#### Work order A
In the custom searcher reference, what does the model_dir parameter of run hold?
### Supplied text
Custom Searcher Reference#

determined.searcher.LocalSearchRunner#

class determined.searcher.LocalSearchRunner(search_method: determined.searcher._search_method.SearchMethod, searcher_dir: Optional[pathlib.Path] = None)#

LocalSearchRunner performs a search for optimal hyperparameter values, applying the provided SearchMethod. It is executed locally and interacts with a Determined cluster where it starts a multi-trial experiment. It then reacts to event notifications coming from the running experiments by forwarding them to event handler methods in your SearchMethod implementation and sending the returned operations back to the experiment.

run(exp_config: Union[Dict[str, Any], str], model_dir: Optional[str] = None, includes: Optional[Iterable[Union[str, pathlib.Path]]] = None) int#

Run custom search.

Parameters
  • exp_config (dictionary, string) – experiment config filename (.yaml) or a dict.

  • model_dir (string) – directory containing model definition.

  • includes (Iterable[Union[str, pathlib.Path]], optional) – Additional files or directories to include in the model definition. (default: None)
######
### Provided information
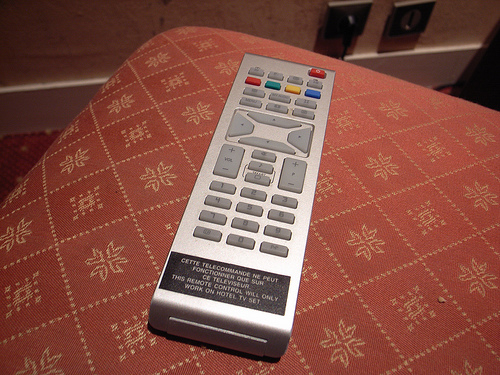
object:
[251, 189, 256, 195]
number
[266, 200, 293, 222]
black number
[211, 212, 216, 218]
number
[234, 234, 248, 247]
black number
######
#### Work order B
Render the records above as a JSON list of strings, one string per line, with blank lines left out and the pictures omitted.

#### Written solution A
The directory containing the model definition.

#### Written solution B
[
  "object:",
  "[251, 189, 256, 195]",
  "number",
  "[266, 200, 293, 222]",
  "black number",
  "[211, 212, 216, 218]",
  "number",
  "[234, 234, 248, 247]",
  "black number"
]